Parintins (AM) – O juiz substituto do Trabalho, André Luiz Marques Cunha Junior, concedeu parcialmente a tutela de urgência em uma Ação Civil Pública movida pelo Ministério Público do Trabalho (MPT) contra os Bois Garantido e Caprichoso para a utilização de guindastes no Festival Folclórico de Parintins, que acontecerá nos dias 27, 28 e 29.
A ação buscava a interdição de guindastes e equipamentos de movimentação de cargas utilizados para içamento e transporte de pessoas nos espetáculos e eventos das associações.

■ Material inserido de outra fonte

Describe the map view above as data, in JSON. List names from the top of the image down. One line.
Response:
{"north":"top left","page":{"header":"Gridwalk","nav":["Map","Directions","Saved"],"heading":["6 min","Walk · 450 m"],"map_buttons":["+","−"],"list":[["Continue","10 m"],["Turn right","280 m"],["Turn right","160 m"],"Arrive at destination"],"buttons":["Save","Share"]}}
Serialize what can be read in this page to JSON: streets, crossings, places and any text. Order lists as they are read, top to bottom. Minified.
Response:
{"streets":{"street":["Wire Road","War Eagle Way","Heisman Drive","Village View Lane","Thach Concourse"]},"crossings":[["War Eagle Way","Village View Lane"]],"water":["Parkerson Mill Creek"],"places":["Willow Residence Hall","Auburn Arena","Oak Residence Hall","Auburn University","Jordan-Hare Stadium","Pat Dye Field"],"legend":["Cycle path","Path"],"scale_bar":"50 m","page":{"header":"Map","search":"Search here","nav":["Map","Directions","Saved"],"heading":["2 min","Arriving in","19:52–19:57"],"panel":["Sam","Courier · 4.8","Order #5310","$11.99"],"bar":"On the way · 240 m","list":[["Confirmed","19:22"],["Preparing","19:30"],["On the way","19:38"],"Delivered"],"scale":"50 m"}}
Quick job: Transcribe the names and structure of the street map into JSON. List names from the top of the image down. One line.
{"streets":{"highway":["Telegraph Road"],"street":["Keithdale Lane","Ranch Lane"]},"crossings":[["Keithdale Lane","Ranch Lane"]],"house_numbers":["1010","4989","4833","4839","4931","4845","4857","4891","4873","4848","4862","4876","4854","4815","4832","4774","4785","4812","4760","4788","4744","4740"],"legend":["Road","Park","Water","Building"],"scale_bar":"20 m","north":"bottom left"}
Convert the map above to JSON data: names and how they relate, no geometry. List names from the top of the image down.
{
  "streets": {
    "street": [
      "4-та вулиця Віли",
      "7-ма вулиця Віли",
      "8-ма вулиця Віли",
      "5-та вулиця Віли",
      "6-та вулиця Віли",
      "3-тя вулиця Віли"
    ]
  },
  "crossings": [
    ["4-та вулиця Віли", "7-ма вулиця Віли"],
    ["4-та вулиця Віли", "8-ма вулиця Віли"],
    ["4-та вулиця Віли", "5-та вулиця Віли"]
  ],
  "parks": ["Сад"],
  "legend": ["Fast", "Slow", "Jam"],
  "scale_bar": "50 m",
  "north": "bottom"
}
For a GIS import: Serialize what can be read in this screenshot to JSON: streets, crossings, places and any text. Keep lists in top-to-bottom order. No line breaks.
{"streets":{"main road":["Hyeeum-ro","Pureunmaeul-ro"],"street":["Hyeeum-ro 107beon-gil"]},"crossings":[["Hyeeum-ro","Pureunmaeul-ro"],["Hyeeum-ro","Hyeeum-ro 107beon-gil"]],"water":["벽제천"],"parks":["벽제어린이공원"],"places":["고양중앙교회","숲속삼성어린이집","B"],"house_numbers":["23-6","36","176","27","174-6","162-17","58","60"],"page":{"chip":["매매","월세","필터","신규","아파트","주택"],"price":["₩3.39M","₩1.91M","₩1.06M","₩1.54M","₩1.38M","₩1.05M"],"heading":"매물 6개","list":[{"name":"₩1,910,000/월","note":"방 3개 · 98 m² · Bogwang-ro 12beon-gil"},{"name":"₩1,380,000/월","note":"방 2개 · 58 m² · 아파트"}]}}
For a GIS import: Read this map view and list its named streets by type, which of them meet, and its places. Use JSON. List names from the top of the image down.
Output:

A decisão judicial, assinada eletronicamente pelo juiz da 1ª Vara do Trabalho indeferiu inicialmente o pedido de interdição total, considerando que o Corpo de Bombeiros do Estado do Amazonas já havia analisado a documentação apresentada pelas associações e não identificou violações às normas de segurança, como a NR 12, NR 18 e NR 35.
André Marques ressaltou a importância da contextualização das normas regulamentares em eventos culturais de grande porte, destacando o caráter temporário e dinâmico do Festival de Parintins.
Veja a decisão:
No entanto, após inspeção judicial realizada com o perito Paulo Fernando Figueiredo Maciel, indicado pelo Conselho Regional de Engenharia e Arquitetura (CREA-AM), a Justiça determinou que Garantido e Caprichoso apresentem um Plano de Comunicação consolidado para operações de içamento e trabalho em altura até as 12h do dia 26 de junho de 2025.
Este plano deve detalhar os procedimentos de comunicação entre as equipes envolvidas, incluindo operador de guindaste, sinaleiro/rigger, encarregado de montagem, profissionais de segurança do trabalho, responsável técnico pelo plano de rigging, e trabalhadores em altura autorizados e capacitados, além de comunicação direta com bombeiros e equipe médica.
Especificamente para a Associação Folclórica Boi Bumbá Garantido, foi exigido um memorial de cálculo contendo a estimativa fundamentada dos pesos das alegorias a serem içadas, também com prazo até às 12h do dia 26 de junho de 2025. O não cumprimento dessas determinações resultará na suspensão da utilização dos guindastes.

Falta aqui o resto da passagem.